# Easter stuffed lamb (kind of like a haggis)



## atomicsmoke (May 3, 2016)

We do this for Easter (orthodox); sometimes we stuff everything in lamb caul fat. But that would not have been enough for the big crowd we had for Easter dinner.

Got lucky this time: lamb came with all organs (except kidney): heart, lungs, liver, spleen, even thymus. Saved thymus for sweetbreads and cooked/stuffed everything else. Along the organ meat there were plenty of herbs, green onions, raw and hardboiled eggs, little lard and less than a slice of dried bread.

[ATTACHMENT=2784]_20160501_140505.JPG (2,167k. JPG file)[/ATTACHMENT]

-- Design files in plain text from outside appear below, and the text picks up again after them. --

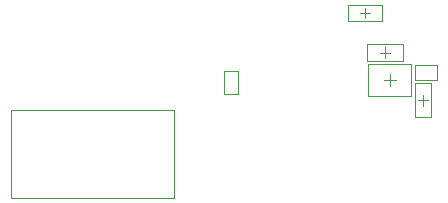
<source format=gbr>
G04*
G04 #@! TF.GenerationSoftware,Altium Limited,Altium Designer,24.9.1 (31)*
G04*
G04 Layer_Color=32768*
%FSLAX25Y25*%
%MOIN*%
G70*
G04*
G04 #@! TF.SameCoordinates,21B9ACB0-0D47-4127-AC64-11D31CE697AE*
G04*
G04*
G04 #@! TF.FilePolarity,Positive*
G04*
G01*
G75*
%ADD13C,0.00394*%
%ADD48C,0.00197*%
D13*
X127155Y81799D02*
Y85736D01*
X125187Y83768D02*
X129124D01*
X125591Y91142D02*
Y94685D01*
X123819Y92913D02*
X127362D01*
X136424Y76999D02*
X139967D01*
X138195Y75227D02*
Y78771D01*
X118898Y104331D02*
Y107874D01*
X117126Y106102D02*
X120669D01*
D48*
X120068Y89083D02*
X134242D01*
X120068Y78453D02*
X134242D01*
X120068D02*
Y89083D01*
X134242Y78453D02*
Y89083D01*
X119685Y89961D02*
X131496D01*
X119685Y95866D02*
X131496D01*
Y89961D02*
Y95866D01*
X119685Y89961D02*
Y95866D01*
X135440Y83906D02*
X143038D01*
X135440Y88748D02*
X143038D01*
X135440Y83906D02*
Y88748D01*
X143038Y83906D02*
Y88748D01*
X71791Y86819D02*
X76634D01*
X71791Y79220D02*
X76634D01*
X71791D02*
Y86819D01*
X76634Y79220D02*
Y86819D01*
X135440Y71290D02*
Y82708D01*
X140951Y71290D02*
Y82708D01*
X135440Y71290D02*
X140951D01*
X135440Y82708D02*
X140951D01*
X905Y73622D02*
X55354D01*
Y44488D02*
Y73622D01*
X905Y44488D02*
X55354D01*
X905D02*
Y73622D01*
X113189Y103347D02*
X124606D01*
X113189Y108858D02*
X124606D01*
Y103347D02*
Y108858D01*
X113189Y103347D02*
Y108858D01*
M02*

</source>
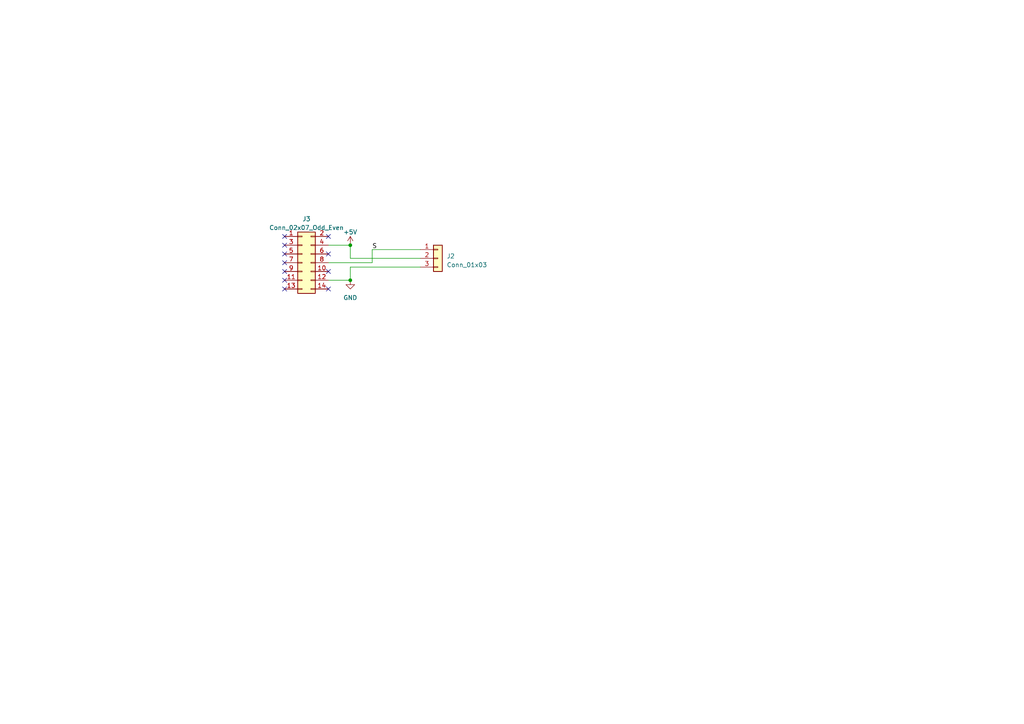
<source format=kicad_sch>
(kicad_sch (version 20230121) (generator eeschema)

  (uuid 391e0c65-16bd-416f-96a0-7d5ad3eb2908)

  (paper "A4")

  

  (junction (at 101.6 71.12) (diameter 0) (color 0 0 0 0)
    (uuid 748ebfa2-e7d0-4d4b-b588-d6991507ec5a)
  )
  (junction (at 101.6 81.28) (diameter 0) (color 0 0 0 0)
    (uuid 8474c632-2f8d-4029-86f7-6db3a536ca29)
  )

  (no_connect (at 82.55 71.12) (uuid 0d1d8c68-d30a-4f19-91e5-f57836d03cb2))
  (no_connect (at 82.55 83.82) (uuid 15b40bce-3bb3-4f07-aa30-7d9d438afba1))
  (no_connect (at 95.25 78.74) (uuid 1b5bcf31-a8b7-4226-95b2-3d14a6b10d4b))
  (no_connect (at 82.55 81.28) (uuid 2c768e25-8cb4-4722-be45-7c5bd9af6d42))
  (no_connect (at 95.25 68.58) (uuid 4e90753f-2def-4752-bee1-9e9b14147370))
  (no_connect (at 95.25 83.82) (uuid 69cd4469-2736-4ce1-bd1a-3645fc2d84bf))
  (no_connect (at 82.55 78.74) (uuid 7af9d0a1-2c9d-4993-9991-b25fbd701b78))
  (no_connect (at 82.55 68.58) (uuid c64fa8a1-e356-4a9d-a109-e84934c9f188))
  (no_connect (at 95.25 73.66) (uuid cc0fd243-87d3-4c6d-8644-cff3473fcc1e))
  (no_connect (at 82.55 73.66) (uuid d8565be4-881f-41cf-bd93-85211bcd6368))
  (no_connect (at 82.55 76.2) (uuid eb892bd2-0179-4e01-83b0-9036f0a0144f))

  (wire (pts (xy 101.6 81.28) (xy 101.6 77.47))
    (stroke (width 0) (type default))
    (uuid 24de0b6a-b82c-44ca-abd9-d2580e8e23d9)
  )
  (wire (pts (xy 95.25 76.2) (xy 107.95 76.2))
    (stroke (width 0) (type default))
    (uuid 2668b7ca-c3d6-40a4-b81b-c2d472fdc3e8)
  )
  (wire (pts (xy 95.25 71.12) (xy 101.6 71.12))
    (stroke (width 0) (type default))
    (uuid 6442be53-f451-4ae1-8c5c-51334827cbf8)
  )
  (wire (pts (xy 101.6 71.12) (xy 101.6 74.93))
    (stroke (width 0) (type default))
    (uuid 8e5c8992-b2cd-41f4-a204-750213fd9a80)
  )
  (wire (pts (xy 101.6 74.93) (xy 121.92 74.93))
    (stroke (width 0) (type default))
    (uuid 945a4398-406b-43d5-bfd5-02e00d433bf4)
  )
  (wire (pts (xy 107.95 76.2) (xy 107.95 72.39))
    (stroke (width 0) (type default))
    (uuid 9e3e9541-f961-47ca-9014-be5d28b34aee)
  )
  (wire (pts (xy 95.25 81.28) (xy 101.6 81.28))
    (stroke (width 0) (type default))
    (uuid bb2fbf8e-1176-4520-b0cc-4ea19adc03db)
  )
  (wire (pts (xy 101.6 77.47) (xy 121.92 77.47))
    (stroke (width 0) (type default))
    (uuid f4c3ddab-3e46-48ff-8f9f-3471dd97e877)
  )
  (wire (pts (xy 107.95 72.39) (xy 121.92 72.39))
    (stroke (width 0) (type default))
    (uuid fbb6cb3f-80d1-4d34-b074-93395fca20a7)
  )

  (label "S" (at 107.95 72.39 0) (fields_autoplaced)
    (effects (font (size 1.27 1.27)) (justify left bottom))
    (uuid 5d875c55-43e9-471f-97f6-579e6930239e)
  )

  (symbol (lib_id "Connector_Generic:Conn_01x03") (at 127 74.93 0) (unit 1)
    (in_bom yes) (on_board yes) (dnp no) (fields_autoplaced)
    (uuid 0c9ac423-5c3f-4415-b959-b0cd535c2f2f)
    (property "Reference" "J2" (at 129.54 74.295 0)
      (effects (font (size 1.27 1.27)) (justify left))
    )
    (property "Value" "Conn_01x03" (at 129.54 76.835 0)
      (effects (font (size 1.27 1.27)) (justify left))
    )
    (property "Footprint" "Connector_PinHeader_2.54mm:PinHeader_1x03_P2.54mm_Horizontal" (at 127 74.93 0)
      (effects (font (size 1.27 1.27)) hide)
    )
    (property "Datasheet" "~" (at 127 74.93 0)
      (effects (font (size 1.27 1.27)) hide)
    )
    (pin "1" (uuid 1b39417d-21a7-4f59-a686-2afab4062ca0))
    (pin "2" (uuid 84acb291-667d-4a3b-897f-0dc9674eeaf2))
    (pin "3" (uuid 8c860abf-052e-46d2-ba57-3fefe66da851))
    (instances
      (project "data_port_breakout"
        (path "/391e0c65-16bd-416f-96a0-7d5ad3eb2908"
          (reference "J2") (unit 1)
        )
      )
    )
  )

  (symbol (lib_id "power:GND") (at 101.6 81.28 0) (unit 1)
    (in_bom yes) (on_board yes) (dnp no) (fields_autoplaced)
    (uuid 325ff721-478b-4fb5-a2b1-566ee5e717d3)
    (property "Reference" "#PWR02" (at 101.6 87.63 0)
      (effects (font (size 1.27 1.27)) hide)
    )
    (property "Value" "GND" (at 101.6 86.36 0)
      (effects (font (size 1.27 1.27)))
    )
    (property "Footprint" "" (at 101.6 81.28 0)
      (effects (font (size 1.27 1.27)) hide)
    )
    (property "Datasheet" "" (at 101.6 81.28 0)
      (effects (font (size 1.27 1.27)) hide)
    )
    (pin "1" (uuid ad122a2a-24d3-4a49-8743-30076ac969fd))
    (instances
      (project "data_port_breakout"
        (path "/391e0c65-16bd-416f-96a0-7d5ad3eb2908"
          (reference "#PWR02") (unit 1)
        )
      )
    )
  )

  (symbol (lib_id "Connector_Generic:Conn_02x07_Odd_Even") (at 87.63 76.2 0) (unit 1)
    (in_bom yes) (on_board yes) (dnp no) (fields_autoplaced)
    (uuid 98250e1b-c82f-4e56-bb95-5b46c2917b83)
    (property "Reference" "J3" (at 88.9 63.5 0)
      (effects (font (size 1.27 1.27)))
    )
    (property "Value" "Conn_02x07_Odd_Even" (at 88.9 66.04 0)
      (effects (font (size 1.27 1.27)))
    )
    (property "Footprint" "Connector_PinSocket_1.27mm:PinSocket_2x07_P1.27mm_Vertical_SMD" (at 87.63 76.2 0)
      (effects (font (size 1.27 1.27)) hide)
    )
    (property "Datasheet" "~" (at 87.63 76.2 0)
      (effects (font (size 1.27 1.27)) hide)
    )
    (pin "1" (uuid 0270a879-9f70-4af2-857f-8a4c1d7082f8))
    (pin "10" (uuid c23b85c7-738b-46f5-a5b0-46d6dcd584ac))
    (pin "11" (uuid 3b46d550-c825-45f5-81c8-bf052907dfec))
    (pin "12" (uuid 37b4d4cf-8ddb-494e-a8bc-325c1b553fe9))
    (pin "13" (uuid 89a99d49-1347-4ea2-a9ff-a22fe8c3d50e))
    (pin "14" (uuid 99348f91-09a1-4f2f-9f2c-2d646ae8fb2f))
    (pin "2" (uuid 807c90ab-c299-41b6-8998-ac1d3943d61a))
    (pin "3" (uuid f0e09452-7079-41a2-bb96-bab0879c8b11))
    (pin "4" (uuid 5163ab58-98e0-4cff-a314-84bcd089c48f))
    (pin "5" (uuid 578eff27-8875-411d-b2e1-f54a8e2ce73f))
    (pin "6" (uuid 5d7c122b-7f17-4102-be89-1bf89d565727))
    (pin "7" (uuid c9fd00b5-6261-42f2-b15b-13865a823391))
    (pin "8" (uuid aec8af10-8c98-468b-82a5-fa6312be1aab))
    (pin "9" (uuid 797fcb63-e938-47e6-ae31-fbb73c5678ee))
    (instances
      (project "data_port_breakout"
        (path "/391e0c65-16bd-416f-96a0-7d5ad3eb2908"
          (reference "J3") (unit 1)
        )
      )
    )
  )

  (symbol (lib_id "power:+5V") (at 101.6 71.12 0) (unit 1)
    (in_bom yes) (on_board yes) (dnp no) (fields_autoplaced)
    (uuid e5a894cd-de73-4acc-95ed-4fc88673f22b)
    (property "Reference" "#PWR01" (at 101.6 74.93 0)
      (effects (font (size 1.27 1.27)) hide)
    )
    (property "Value" "+5V" (at 101.6 67.31 0)
      (effects (font (size 1.27 1.27)))
    )
    (property "Footprint" "" (at 101.6 71.12 0)
      (effects (font (size 1.27 1.27)) hide)
    )
    (property "Datasheet" "" (at 101.6 71.12 0)
      (effects (font (size 1.27 1.27)) hide)
    )
    (pin "1" (uuid d33d046d-56d3-48c5-abfb-031d8ce48f00))
    (instances
      (project "data_port_breakout"
        (path "/391e0c65-16bd-416f-96a0-7d5ad3eb2908"
          (reference "#PWR01") (unit 1)
        )
      )
    )
  )

  (sheet_instances
    (path "/" (page "1"))
  )
)

</source>
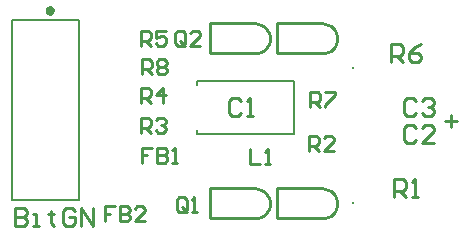
<source format=gto>
G04 Layer_Color=65535*
%FSLAX25Y25*%
%MOIN*%
G70*
G01*
G75*
%ADD14C,0.01000*%
%ADD18C,0.00787*%
%ADD19C,0.01575*%
%ADD20C,0.00600*%
%ADD21C,0.00500*%
D14*
X267500Y217500D02*
X268476Y217596D01*
X269413Y217881D01*
X270278Y218343D01*
X271036Y218965D01*
X271657Y219722D01*
X272119Y220587D01*
X272404Y221525D01*
X272500Y222500D01*
X272404Y223476D01*
X272119Y224413D01*
X271657Y225278D01*
X271036Y226035D01*
X270278Y226657D01*
X269413Y227119D01*
X268476Y227404D01*
X267500Y227500D01*
X245000Y217500D02*
X245975Y217596D01*
X246913Y217881D01*
X247778Y218343D01*
X248535Y218965D01*
X249157Y219722D01*
X249619Y220587D01*
X249904Y221525D01*
X250000Y222500D01*
X249904Y223476D01*
X249619Y224413D01*
X249157Y225278D01*
X248535Y226035D01*
X247778Y226657D01*
X246913Y227119D01*
X245975Y227404D01*
X245000Y227500D01*
X267500Y272500D02*
X268476Y272596D01*
X269413Y272881D01*
X270278Y273343D01*
X271036Y273965D01*
X271657Y274722D01*
X272119Y275587D01*
X272404Y276524D01*
X272500Y277500D01*
X272404Y278475D01*
X272119Y279413D01*
X271657Y280278D01*
X271036Y281035D01*
X270278Y281657D01*
X269413Y282119D01*
X268476Y282404D01*
X267500Y282500D01*
X245000Y272500D02*
X245975Y272596D01*
X246913Y272881D01*
X247778Y273343D01*
X248535Y273965D01*
X249157Y274722D01*
X249619Y275587D01*
X249904Y276524D01*
X250000Y277500D01*
X249904Y278475D01*
X249619Y279413D01*
X249157Y280278D01*
X248535Y281035D01*
X247778Y281657D01*
X246913Y282119D01*
X245975Y282404D01*
X245000Y282500D01*
X252500Y217500D02*
X267500D01*
X252500D02*
Y227500D01*
X267500D01*
X230000D02*
X245000D01*
X230000Y217500D02*
Y227500D01*
Y217500D02*
X245000D01*
X252500Y272500D02*
X267500D01*
X252500D02*
Y282500D01*
X267500D01*
X230000D02*
X245000D01*
X230000Y272500D02*
Y282500D01*
Y272500D02*
X245000D01*
X165000Y220998D02*
Y215000D01*
X167999D01*
X168999Y216000D01*
Y216999D01*
X167999Y217999D01*
X165000D01*
X167999D01*
X168999Y218999D01*
Y219998D01*
X167999Y220998D01*
X165000D01*
X170998Y215000D02*
X172997D01*
X171998D01*
Y218999D01*
X170998D01*
X176996Y219998D02*
Y218999D01*
X175996D01*
X177996D01*
X176996D01*
Y216000D01*
X177996Y215000D01*
X184994Y219998D02*
X183994Y220998D01*
X181994D01*
X180995Y219998D01*
Y216000D01*
X181994Y215000D01*
X183994D01*
X184994Y216000D01*
Y217999D01*
X182994D01*
X186993Y215000D02*
Y220998D01*
X190992Y215000D01*
Y220998D01*
X308500Y249999D02*
X312499D01*
X310499Y251998D02*
Y248000D01*
X240499Y256498D02*
X239499Y257498D01*
X237500D01*
X236500Y256498D01*
Y252500D01*
X237500Y251500D01*
X239499D01*
X240499Y252500D01*
X242498Y251500D02*
X244497D01*
X243498D01*
Y257498D01*
X242498Y256498D01*
X207240Y265500D02*
Y270498D01*
X209739D01*
X210573Y269665D01*
Y267999D01*
X209739Y267166D01*
X207240D01*
X208906D02*
X210573Y265500D01*
X212239Y269665D02*
X213072Y270498D01*
X214738D01*
X215571Y269665D01*
Y268832D01*
X214738Y267999D01*
X215571Y267166D01*
Y266333D01*
X214738Y265500D01*
X213072D01*
X212239Y266333D01*
Y267166D01*
X213072Y267999D01*
X212239Y268832D01*
Y269665D01*
X213072Y267999D02*
X214738D01*
X263500Y254500D02*
Y259498D01*
X265999D01*
X266832Y258665D01*
Y256999D01*
X265999Y256166D01*
X263500D01*
X265166D02*
X266832Y254500D01*
X268498Y259498D02*
X271831D01*
Y258665D01*
X268498Y255333D01*
Y254500D01*
X290189Y269626D02*
Y275624D01*
X293188D01*
X294188Y274624D01*
Y272625D01*
X293188Y271625D01*
X290189D01*
X292188D02*
X294188Y269626D01*
X300186Y275624D02*
X298186Y274624D01*
X296187Y272625D01*
Y270626D01*
X297187Y269626D01*
X299186D01*
X300186Y270626D01*
Y271625D01*
X299186Y272625D01*
X296187D01*
X207000Y246000D02*
Y250998D01*
X209499D01*
X210332Y250165D01*
Y248499D01*
X209499Y247666D01*
X207000D01*
X208666D02*
X210332Y246000D01*
X211998Y250165D02*
X212831Y250998D01*
X214498D01*
X215331Y250165D01*
Y249332D01*
X214498Y248499D01*
X213665D01*
X214498D01*
X215331Y247666D01*
Y246833D01*
X214498Y246000D01*
X212831D01*
X211998Y246833D01*
X263000Y240000D02*
Y244998D01*
X265499D01*
X266332Y244165D01*
Y242499D01*
X265499Y241666D01*
X263000D01*
X264666D02*
X266332Y240000D01*
X271331D02*
X267998D01*
X271331Y243332D01*
Y244165D01*
X270498Y244998D01*
X268831D01*
X267998Y244165D01*
X291189Y224626D02*
Y230624D01*
X294188D01*
X295188Y229624D01*
Y227625D01*
X294188Y226625D01*
X291189D01*
X293188D02*
X295188Y224626D01*
X297187D02*
X299186D01*
X298187D01*
Y230624D01*
X297187Y229624D01*
X207000Y275000D02*
Y279998D01*
X209499D01*
X210332Y279165D01*
Y277499D01*
X209499Y276666D01*
X207000D01*
X208666D02*
X210332Y275000D01*
X215331Y279998D02*
X211998D01*
Y277499D01*
X213665Y278332D01*
X214498D01*
X215331Y277499D01*
Y275833D01*
X214498Y275000D01*
X212831D01*
X211998Y275833D01*
X207000Y256000D02*
Y260998D01*
X209499D01*
X210332Y260165D01*
Y258499D01*
X209499Y257666D01*
X207000D01*
X208666D02*
X210332Y256000D01*
X214498D02*
Y260998D01*
X211998Y258499D01*
X215331D01*
X221832Y275833D02*
Y279165D01*
X220999Y279998D01*
X219333D01*
X218500Y279165D01*
Y275833D01*
X219333Y275000D01*
X220999D01*
X220166Y276666D02*
X221832Y275000D01*
X220999D02*
X221832Y275833D01*
X226831Y275000D02*
X223498D01*
X226831Y278332D01*
Y279165D01*
X225998Y279998D01*
X224331D01*
X223498Y279165D01*
X222332Y220333D02*
Y223665D01*
X221499Y224498D01*
X219833D01*
X219000Y223665D01*
Y220333D01*
X219833Y219500D01*
X221499D01*
X220666Y221166D02*
X222332Y219500D01*
X221499D02*
X222332Y220333D01*
X223998Y219500D02*
X225664D01*
X224831D01*
Y224498D01*
X223998Y223665D01*
X243500Y240498D02*
Y235500D01*
X246832D01*
X248498D02*
X250165D01*
X249331D01*
Y240498D01*
X248498Y239665D01*
X198332Y221498D02*
X195000D01*
Y218999D01*
X196666D01*
X195000D01*
Y216500D01*
X199998Y221498D02*
Y216500D01*
X202498D01*
X203331Y217333D01*
Y218166D01*
X202498Y218999D01*
X199998D01*
X202498D01*
X203331Y219832D01*
Y220665D01*
X202498Y221498D01*
X199998D01*
X208329Y216500D02*
X204997D01*
X208329Y219832D01*
Y220665D01*
X207496Y221498D01*
X205830D01*
X204997Y220665D01*
X210832Y240998D02*
X207500D01*
Y238499D01*
X209166D01*
X207500D01*
Y236000D01*
X212498Y240998D02*
Y236000D01*
X214998D01*
X215831Y236833D01*
Y237666D01*
X214998Y238499D01*
X212498D01*
X214998D01*
X215831Y239332D01*
Y240165D01*
X214998Y240998D01*
X212498D01*
X217497Y236000D02*
X219163D01*
X218330D01*
Y240998D01*
X217497Y240165D01*
X298739Y256499D02*
X297739Y257498D01*
X295740D01*
X294740Y256499D01*
Y252500D01*
X295740Y251500D01*
X297739D01*
X298739Y252500D01*
X300738Y256499D02*
X301738Y257498D01*
X303737D01*
X304737Y256499D01*
Y255499D01*
X303737Y254499D01*
X302738D01*
X303737D01*
X304737Y253499D01*
Y252500D01*
X303737Y251500D01*
X301738D01*
X300738Y252500D01*
X298739Y247498D02*
X297739Y248498D01*
X295740D01*
X294740Y247498D01*
Y243500D01*
X295740Y242500D01*
X297739D01*
X298739Y243500D01*
X304737Y242500D02*
X300738D01*
X304737Y246499D01*
Y247498D01*
X303737Y248498D01*
X301738D01*
X300738Y247498D01*
D18*
X277715Y267681D02*
D03*
Y222681D02*
D03*
D19*
X177338Y286856D02*
X176793Y287605D01*
X175913Y287319D01*
Y286393D01*
X176793Y286107D01*
X177338Y286856D01*
D20*
X225650Y262000D02*
Y263290D01*
X225810Y263450D01*
X258000D01*
X225650Y245550D02*
Y247000D01*
Y245550D02*
X258000D01*
Y263450D01*
D21*
X164000Y223500D02*
Y283500D01*
X186500D01*
Y223500D02*
Y283500D01*
X164000Y223500D02*
X186500D01*
M02*

</source>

[ATTACHMENT=2785]_20160501_140538.JPG (1,136k. JPG file)[/ATTACHMENT]


----------



## atomicsmoke (May 3, 2016)

Posting pictures from the desktop site (using a phone) is a pain. Hope the mobile picture feature gets fixed soon.


----------



## SmokinAl (May 3, 2016)

Looks delicious!

Al


----------



## chef jimmyj (May 3, 2016)

Looks good to me but that would not fly with my family. They are not into Offal...JJ


----------



## pc farmer (May 3, 2016)

WOW. That looks fantastic.


----------



## pc farmer (May 3, 2016)

WOW. That looks fantastic.


----------



## foamheart (May 3, 2016)

Thats a beautiful picture. I would love to try it!


----------



## atomicsmoke (May 3, 2016)

Thank you fellows. It's ironic: no one in my family other than me likes lamb or organ meat. Yet everyone loves this stuffed lamb (which has both). I guess it's the fact is a traditional dish, we've been doing it forever.


----------



## atomicsmoke (May 3, 2016)

Forgot to give you an idea on the size of those slices. The serving tray is 12" across. The first slice is about 5" high.


----------



## moikel (May 4, 2016)

I love it!


----------